In both ballads a boy or “berne” speaks up. In the English he recommends to the Scots an attack on Newcastle; in the Scots he announces the approach of an English host. Douglas promises to reward the boy if his tale be true, to hang him if it be false. The scene is Otterburn. The boy stabs Douglas, in a stanza which is a common ballad formula of frequent occurrence—

The boy’s taen out his little pen knife,
That hanget low down by his gare,
And he gaed Earl Douglas a deadly wound,
Alack! a deep wound and a sare.

Douglas then says to Sir Hugh Montgomery—

Take thou the vanguard of the three,
And bury me at yon bracken bush,
That stands upon yon lilly lea. (Herd, 4–8.)

Hume of Godscroft (about 1610), author of the History of the Douglases, was fond of quoting ballads. He gives a form of the first verse in Otterburn which is common to Herd and the English copy. He says that, according to some, Douglas was treacherously slain by one of his own men whom he had offended. “But this narration is not so probable,” and the fact is fairly meaningless in Herd’s fragment (the boy has no motive for stabbing Douglas, for if his report is true, he will be rewarded). The deed is probably based on the tradition which Godscroft thought “less probable,”—the treacherous murder of the Earl.

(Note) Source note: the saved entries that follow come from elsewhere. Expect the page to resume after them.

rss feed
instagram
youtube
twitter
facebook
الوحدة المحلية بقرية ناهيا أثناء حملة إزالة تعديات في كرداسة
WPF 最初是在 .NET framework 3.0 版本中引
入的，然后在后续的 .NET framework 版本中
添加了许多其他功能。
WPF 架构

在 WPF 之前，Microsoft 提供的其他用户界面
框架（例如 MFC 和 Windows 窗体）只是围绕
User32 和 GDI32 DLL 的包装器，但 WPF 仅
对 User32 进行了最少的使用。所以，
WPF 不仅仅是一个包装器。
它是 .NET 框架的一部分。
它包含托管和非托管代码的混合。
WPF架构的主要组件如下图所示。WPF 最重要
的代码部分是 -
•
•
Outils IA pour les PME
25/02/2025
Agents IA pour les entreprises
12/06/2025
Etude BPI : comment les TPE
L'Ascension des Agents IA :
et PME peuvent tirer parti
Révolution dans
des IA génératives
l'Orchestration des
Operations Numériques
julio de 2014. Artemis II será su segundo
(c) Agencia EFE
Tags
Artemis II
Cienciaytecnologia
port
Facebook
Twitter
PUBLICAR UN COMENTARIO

In the English ballad, Douglas marches on Newcastle, where Percy, without fighting, makes a tryst to meet and combat him at Otterburn, on his way home from Newcastle to Scotland. Thither Douglas goes, and is warned by a Scottish knight of Percy’s approach: as in Herd, he is sceptical, but is convinced by facts. (This warning of Douglas by a scout who gallops up is narrated by Froissart, from witnesses engaged in the battle.) After various incidents, Percy and Douglas encounter each other, and Douglas is slain. After a desperate fight, Sir Hugh Montgomery, a prisoner of the English,

Borrowed the Percy home again.

This is absurd. The Scots fought on, took Percy, and won the day. Walsingham, the contemporary English chronicler (in Latin), says that Percy slew Douglas, so do Knyghton and the continuator of Higden.

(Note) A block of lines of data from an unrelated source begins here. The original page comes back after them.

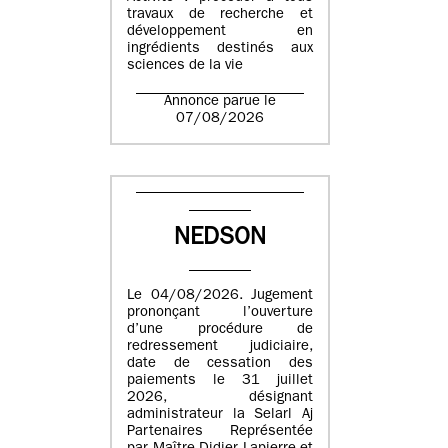
travaux de recherche et
développement en
ingrédients destinés aux
sciences de la vie
Annonce parue le
07/08/2026
NEDSON
Le 04/08/2026. Jugement
prononçant l’ouverture
d’une procédure de
redressement judiciaire,
date de cessation des
paiements le 31 juillet
2026, désignant
administrateur la Selarl Aj
Partenaires Représentée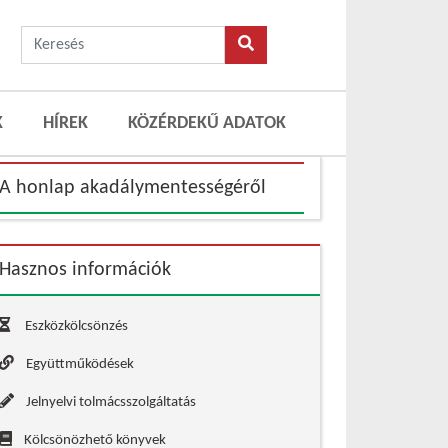
K
HÍREK
KÖZÉRDEKŰ ADATOK
A honlap akadálymentességéről
Hasznos információk
Eszközkölcsönzés
Együttműködések
Jelnyelvi tolmácsszolgáltatás
Kölcsönözhető könyvek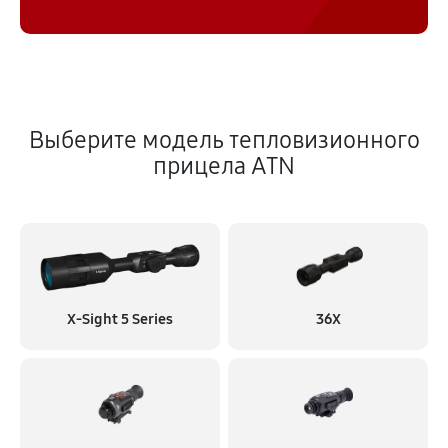
Выберите модель тепловизионного
прицела ATN
X‑Sight 5 Series
36X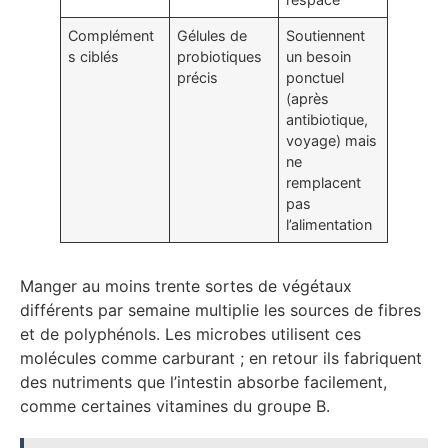
Complément
Gélules de
Soutiennent
s ciblés
probiotiques
un besoin
précis
ponctuel
(après
antibiotique,
voyage) mais
ne
remplacent
pas
l’alimentation
Manger au moins trente sortes de végétaux
différents par semaine multiplie les sources de fibres
et de polyphénols. Les microbes utilisent ces
molécules comme carburant ; en retour ils fabriquent
des nutriments que l’intestin absorbe facilement,
comme certaines vitamines du groupe B.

Meanwhile we observe that the English ballad says nothing of Douglas’s chivalrous fortitude, and soldier-like desire to have his death concealed. Here every Scottish version follows Froissart. In Herd’s fragment, Montgomery now attacks Percy, and bids him “yield thee to yon bracken bush,” where the dead Douglas’s body lies concealed. Percy does yield—to Sir Hugh Montgomery. The fragment has but fourteen stanzas.